Wann ist ein Molekül ein Molekül?
Dynamik des Ladungstransfers durch Elektronensprünge in explodierenden Molekülen mit ultrakurzen Röntgenblitzen untersucht.
Mit ultrakurzen Röntgenblitzen hat ein internationales Forscherteam Elektronensprünge in explodierenden Molekülen beobachtet. Die Untersuchung zeigt, bis zu welcher Entfernung ein Ladungstransfer zwischen den beiden Bruchstücken eines Moleküls stattfindet. Mit der verwendeten Technik lässt sich die Dynamik des Ladungstransfers bei einer großen Bandbreite von molekularen Systemen untersuchen, wie die Wissenschaftler um Benjamin Erk und Daniel Rolles von DESY und Artem Rudenko von der Kansas State University zeigen.
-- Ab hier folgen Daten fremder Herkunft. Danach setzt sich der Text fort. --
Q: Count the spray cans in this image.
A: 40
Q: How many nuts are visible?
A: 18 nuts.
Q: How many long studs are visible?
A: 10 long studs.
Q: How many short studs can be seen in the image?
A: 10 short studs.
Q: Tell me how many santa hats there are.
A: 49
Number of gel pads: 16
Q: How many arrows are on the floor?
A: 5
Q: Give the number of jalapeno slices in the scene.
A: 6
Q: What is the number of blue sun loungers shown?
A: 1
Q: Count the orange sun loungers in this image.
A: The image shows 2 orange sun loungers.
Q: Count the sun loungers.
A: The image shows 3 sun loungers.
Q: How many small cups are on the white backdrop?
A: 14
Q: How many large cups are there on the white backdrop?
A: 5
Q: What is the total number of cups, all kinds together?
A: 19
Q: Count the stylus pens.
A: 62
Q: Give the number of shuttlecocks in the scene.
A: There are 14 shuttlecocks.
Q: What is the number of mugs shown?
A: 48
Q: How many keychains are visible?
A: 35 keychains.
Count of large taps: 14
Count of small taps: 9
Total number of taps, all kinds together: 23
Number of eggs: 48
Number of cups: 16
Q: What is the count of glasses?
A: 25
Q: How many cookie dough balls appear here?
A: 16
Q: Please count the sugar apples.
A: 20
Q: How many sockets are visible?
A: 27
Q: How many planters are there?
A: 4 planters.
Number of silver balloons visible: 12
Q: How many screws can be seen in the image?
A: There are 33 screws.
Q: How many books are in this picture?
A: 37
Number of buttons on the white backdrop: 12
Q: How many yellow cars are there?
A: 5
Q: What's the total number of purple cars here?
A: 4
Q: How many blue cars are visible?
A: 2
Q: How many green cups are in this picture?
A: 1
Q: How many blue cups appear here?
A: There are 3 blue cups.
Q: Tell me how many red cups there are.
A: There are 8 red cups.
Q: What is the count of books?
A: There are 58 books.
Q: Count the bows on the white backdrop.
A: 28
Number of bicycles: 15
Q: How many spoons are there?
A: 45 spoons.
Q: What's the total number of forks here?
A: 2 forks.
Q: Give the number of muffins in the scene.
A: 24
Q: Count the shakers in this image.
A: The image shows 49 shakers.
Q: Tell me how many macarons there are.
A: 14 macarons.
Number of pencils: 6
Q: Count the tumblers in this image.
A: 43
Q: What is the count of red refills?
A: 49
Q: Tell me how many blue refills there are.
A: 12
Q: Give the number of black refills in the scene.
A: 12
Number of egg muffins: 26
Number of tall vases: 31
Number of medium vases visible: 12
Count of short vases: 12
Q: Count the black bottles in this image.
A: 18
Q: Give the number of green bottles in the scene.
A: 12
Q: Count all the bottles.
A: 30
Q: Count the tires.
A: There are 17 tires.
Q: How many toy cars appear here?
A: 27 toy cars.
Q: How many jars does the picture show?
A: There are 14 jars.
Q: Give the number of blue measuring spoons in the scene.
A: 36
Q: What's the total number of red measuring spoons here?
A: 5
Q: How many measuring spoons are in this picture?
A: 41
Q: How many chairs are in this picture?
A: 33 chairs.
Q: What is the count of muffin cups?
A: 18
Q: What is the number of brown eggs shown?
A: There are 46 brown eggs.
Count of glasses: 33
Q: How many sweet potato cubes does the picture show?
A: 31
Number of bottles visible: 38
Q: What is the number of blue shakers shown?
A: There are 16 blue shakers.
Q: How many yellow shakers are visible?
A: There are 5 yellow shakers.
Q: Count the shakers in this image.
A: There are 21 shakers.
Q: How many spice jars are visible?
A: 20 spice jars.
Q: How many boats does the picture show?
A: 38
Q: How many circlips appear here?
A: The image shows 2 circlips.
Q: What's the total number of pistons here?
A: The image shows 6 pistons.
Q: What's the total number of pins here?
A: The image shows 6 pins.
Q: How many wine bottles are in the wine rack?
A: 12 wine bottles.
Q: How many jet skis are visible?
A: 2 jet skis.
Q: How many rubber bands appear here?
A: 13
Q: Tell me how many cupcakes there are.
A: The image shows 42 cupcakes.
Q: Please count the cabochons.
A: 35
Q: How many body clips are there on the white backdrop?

Derartige Prozesse spielen bei zahlreichen chemischen Vorgängen eine Rolle, etwa bei der Photosynthese.
Abb.: Künstlerische Darstellung eines explodierenden Iodomethanmoleküls mit seinen Elektronen. (Bild: SLAC National Accelerator Laboratory)
„Ladungstransfer findet noch bis rund zur zehnfachen normalen Bindungslänge statt", berichtet Erk, der bei DESY am Freie-Elektronen-Laser FLASH und am Center for Free-Electron Laser Science (CFEL) forscht, einer Kooperation von DESY, Universität Hamburg und der Max-Planck-Gesellschaft. „Eine zentrale Frage lautet: Wann ist ein Molekül ein Molekül?", erläutert Rudenko die Motivation hinter der Untersuchung. „In diesem Fall also, bis zu welcher Entfernung teilen sich die Molekülbestandteile die Elektronen, ab welcher Distanz bricht der Ladungstransfer zwischen den beiden Molekülbruchstücken zusammen. Die von uns gemessene kritische Entfernung markiert den Übergang vom Molekül- zum atomaren Regime."
Für ihre Untersuchung beschossen die Wissenschaftler Iodomethan (CH3I), mit einem Infrarotlaser und zerbrachen so die Bindung der beiden Partner. „Mit Hilfe ultrakurzer Röntgenblitze, die Elektronen aus den inneren Schalen der Iod-Atome hinausschlugen, konnten wir anschließend beobachteten, wie sich die gemeinsamen Elektronen des zerbrechenden Moleküls zwischen den beiden Bruchstücken verteilten", berichtet Rolles, der eine Nachwuchsforschergruppe bei DESY leitet. Dazu nutzten die Forscher den zurzeit weltweit stärksten Röntgenlaser LCLS am US-Forschungszentrum SLAC National Accelerator Laboratory in Kalifornien.
„Wir haben den Röntgenblitz bei jedem Schritt etwas später dem Infrarot-Laserpuls hinterhergeschickt", erläutert Erk. Diese Verzögerung betrug zwischen wenigen Femtosekunden und einer Pikosekunde, also bis zu einer billionstel Sekunde. "Je später der Röntgenblitz kommt, desto weiter haben sich die beiden Molekülbestandteile bereits voneinander entfernt." Auf diese Weise gewannen die Wissenschaftler eine Serie von Aufnahmen, auf der sich die Wanderung der Elektronen bei immer größerem Abstand der Molekültrümmer beobachten lässt.
„Je weiter sich die Bruchstücke entfernen, desto stärker nimmt der Ladungstransfer ab", berichtet Erk. „Wir konnten bis zu einer Entfernung von rund 20 Ångström eine Elektronenwanderung zwischen den beiden Bruchstücken nachweisen." Die Bindungslänge von Iodomethan beträgt dagegen nur etwas mehr als 2 Ångström.
„Unsere Ergebnisse sind für eine Reihe von Systemen von Bedeutung", betont Rudenko. „So hat man etwa in der Astrophysik Röntgenstrahlung beobachtet, die von solchen Ladungstransferprozessen erzeugt wird. Derartige Prozesse spielen bei zahlreichen chemischen Vorgängen eine Rolle, etwa bei der Photosynthese oder in Solarzellen. Und in der Forschung haben Wissenschaftler, die mit Röntgenstrahlung Biomoleküle untersuchen, mit Strahlenschäden an ihren Proben zu kämpfen. Auch dabei sind die von uns untersuchten Vorgänge wichtig."
Diese ersten Ergebnisse schlagen zudem eine Brücke zwischen der Untersuchung des Ladungstransfers zwischen einzelnen Atomen und der Analyse des elektrischen Ladungsflusses in größeren Systemen wie sie in der Biologie und der Chemie häufig vorkommen. Weitere Messungen sollen helfen, den Prozess des Ladungstransfers im Detail zu verstehen.